Mobile ad firm Taptica shares have rocketed after the firm posted what it called a “record” year.
Shares in the company closed up 19 per cent yesterday as revenue leapt by 53 per cent to $51.8m (£39.4m) in the first half. Gross profit almost doubled to $17.8m, up from $9m in the same period last year.
Mobile business now accounts for 79 per cent of revenue, up from 51 per cent last year.
Taptica chief executive Hagai Tal said he expects mobile revenue to eventually account for around 90 per cent of earnings.
Meanwhile, some of the UK's biggest mobile networks are looking to the communications watchdog Ofcom for guidance on mobile ad blocking.
Yesterday the European Union Body of European Regulators for Electronic Communications (Berec) published guidelines to clarify rules preventing internet service providers throttling download speeds.
Mobile network Three has been working to bring in network-wide mobile ad blocking, which is expected to launch in six to 12 months.
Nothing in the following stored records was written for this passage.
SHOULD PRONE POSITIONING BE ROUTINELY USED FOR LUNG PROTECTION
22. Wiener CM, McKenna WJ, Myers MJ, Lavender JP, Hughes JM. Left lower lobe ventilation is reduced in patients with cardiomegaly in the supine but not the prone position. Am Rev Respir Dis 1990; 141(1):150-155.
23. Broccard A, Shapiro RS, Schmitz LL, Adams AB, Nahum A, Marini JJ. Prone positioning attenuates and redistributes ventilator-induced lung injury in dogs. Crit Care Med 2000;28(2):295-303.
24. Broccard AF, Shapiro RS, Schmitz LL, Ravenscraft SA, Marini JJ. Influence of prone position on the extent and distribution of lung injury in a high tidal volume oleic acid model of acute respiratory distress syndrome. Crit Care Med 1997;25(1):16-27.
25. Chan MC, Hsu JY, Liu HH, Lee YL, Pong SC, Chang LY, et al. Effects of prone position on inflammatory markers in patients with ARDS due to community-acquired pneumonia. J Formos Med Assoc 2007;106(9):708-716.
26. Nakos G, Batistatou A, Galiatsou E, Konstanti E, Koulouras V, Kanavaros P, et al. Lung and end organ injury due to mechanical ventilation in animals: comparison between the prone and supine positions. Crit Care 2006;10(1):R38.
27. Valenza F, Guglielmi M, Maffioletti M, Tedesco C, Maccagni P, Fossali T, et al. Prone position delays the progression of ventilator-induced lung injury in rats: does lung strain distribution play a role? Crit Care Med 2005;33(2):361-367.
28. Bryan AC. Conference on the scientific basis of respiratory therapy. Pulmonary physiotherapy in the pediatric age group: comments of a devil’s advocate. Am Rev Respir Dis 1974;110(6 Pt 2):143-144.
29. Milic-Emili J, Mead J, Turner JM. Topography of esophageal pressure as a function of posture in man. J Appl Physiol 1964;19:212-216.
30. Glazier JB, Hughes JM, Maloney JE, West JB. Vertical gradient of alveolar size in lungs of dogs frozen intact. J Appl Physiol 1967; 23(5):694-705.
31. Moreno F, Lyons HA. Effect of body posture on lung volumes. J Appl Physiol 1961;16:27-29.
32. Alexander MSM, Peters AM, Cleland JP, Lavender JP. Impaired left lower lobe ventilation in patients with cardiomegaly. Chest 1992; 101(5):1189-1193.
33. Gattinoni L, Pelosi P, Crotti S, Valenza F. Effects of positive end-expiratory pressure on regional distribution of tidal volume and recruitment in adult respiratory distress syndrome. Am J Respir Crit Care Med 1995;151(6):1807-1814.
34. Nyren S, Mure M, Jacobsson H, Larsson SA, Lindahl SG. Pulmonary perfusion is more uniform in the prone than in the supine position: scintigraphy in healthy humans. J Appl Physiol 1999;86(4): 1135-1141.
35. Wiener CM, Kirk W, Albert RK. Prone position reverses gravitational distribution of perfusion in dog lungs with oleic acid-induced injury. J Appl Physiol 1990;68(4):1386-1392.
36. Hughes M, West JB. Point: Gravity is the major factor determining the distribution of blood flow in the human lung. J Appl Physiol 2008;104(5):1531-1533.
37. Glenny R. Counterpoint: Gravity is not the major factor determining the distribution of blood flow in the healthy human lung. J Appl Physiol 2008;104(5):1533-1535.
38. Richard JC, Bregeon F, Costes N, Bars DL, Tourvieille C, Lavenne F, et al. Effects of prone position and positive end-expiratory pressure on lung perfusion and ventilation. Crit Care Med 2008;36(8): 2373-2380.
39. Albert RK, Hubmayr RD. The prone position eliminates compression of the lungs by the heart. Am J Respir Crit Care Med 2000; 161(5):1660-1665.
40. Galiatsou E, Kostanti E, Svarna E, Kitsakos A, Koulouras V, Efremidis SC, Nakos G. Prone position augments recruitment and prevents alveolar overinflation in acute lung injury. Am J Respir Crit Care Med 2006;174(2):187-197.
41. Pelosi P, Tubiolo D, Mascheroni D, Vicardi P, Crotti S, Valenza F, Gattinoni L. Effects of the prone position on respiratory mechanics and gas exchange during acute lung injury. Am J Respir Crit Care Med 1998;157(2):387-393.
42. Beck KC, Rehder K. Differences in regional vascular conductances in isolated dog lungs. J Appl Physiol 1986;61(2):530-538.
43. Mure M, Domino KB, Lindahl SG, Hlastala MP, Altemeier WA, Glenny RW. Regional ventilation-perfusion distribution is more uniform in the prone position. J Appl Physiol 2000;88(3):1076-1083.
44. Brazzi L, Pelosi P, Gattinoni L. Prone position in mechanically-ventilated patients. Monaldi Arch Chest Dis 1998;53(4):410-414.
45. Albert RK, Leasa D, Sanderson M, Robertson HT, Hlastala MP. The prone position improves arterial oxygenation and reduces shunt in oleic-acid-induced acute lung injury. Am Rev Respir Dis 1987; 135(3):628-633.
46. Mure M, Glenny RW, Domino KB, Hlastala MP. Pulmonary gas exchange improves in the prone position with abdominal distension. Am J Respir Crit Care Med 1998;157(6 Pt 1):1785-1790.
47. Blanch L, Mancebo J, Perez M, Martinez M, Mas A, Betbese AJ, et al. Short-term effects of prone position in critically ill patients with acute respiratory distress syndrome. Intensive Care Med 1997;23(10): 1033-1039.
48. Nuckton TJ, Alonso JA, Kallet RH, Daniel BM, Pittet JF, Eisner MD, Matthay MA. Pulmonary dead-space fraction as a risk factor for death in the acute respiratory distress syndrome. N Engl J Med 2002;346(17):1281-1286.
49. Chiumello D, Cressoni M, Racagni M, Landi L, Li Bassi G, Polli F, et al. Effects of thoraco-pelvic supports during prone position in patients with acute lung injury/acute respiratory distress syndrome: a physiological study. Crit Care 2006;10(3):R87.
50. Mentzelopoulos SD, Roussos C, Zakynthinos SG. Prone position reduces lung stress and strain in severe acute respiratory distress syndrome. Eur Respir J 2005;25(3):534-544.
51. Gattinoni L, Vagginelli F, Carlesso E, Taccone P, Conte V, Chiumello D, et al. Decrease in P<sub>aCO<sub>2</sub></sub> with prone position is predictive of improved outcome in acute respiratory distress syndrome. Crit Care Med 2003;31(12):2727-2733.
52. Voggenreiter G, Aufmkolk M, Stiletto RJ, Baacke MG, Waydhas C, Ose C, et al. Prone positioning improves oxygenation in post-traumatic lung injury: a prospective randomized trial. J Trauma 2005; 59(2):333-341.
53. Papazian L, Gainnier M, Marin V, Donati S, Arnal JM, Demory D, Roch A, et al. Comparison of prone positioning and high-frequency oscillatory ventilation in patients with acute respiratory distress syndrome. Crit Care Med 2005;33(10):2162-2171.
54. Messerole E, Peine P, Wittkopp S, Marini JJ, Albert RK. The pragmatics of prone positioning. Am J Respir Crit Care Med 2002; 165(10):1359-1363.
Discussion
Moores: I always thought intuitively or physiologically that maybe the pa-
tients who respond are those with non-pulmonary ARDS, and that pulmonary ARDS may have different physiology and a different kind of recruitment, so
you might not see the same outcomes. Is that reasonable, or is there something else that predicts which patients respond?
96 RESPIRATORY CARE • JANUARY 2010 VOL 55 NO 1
It's thought Three will continue to develop the software along with Israeli firm Shine Technologies.
It's understood Ofcom will act reactively to the regulation from Brussels and only investigate instances where it feels the rules might have been breached.
Tal also said he expects there to be significant consolidation in the burgeoning mobile advertising sector, though would not be drawn on details.
“Taptica will try and eat smaller fish but could well be eaten by a bigger fish,” he told City A.M.
Shares in Taptica – which was founded in 2012 – were given a further boost after Investec analyst Steve Liechti poured praise on the firm.
“Taptica is well differentiated and positioned for mobile/social growth as platform/data investment delivers a virtuous circle of more efficient campaigns for existing/new clients at a good margin,” Liechti wrote in a note to clients.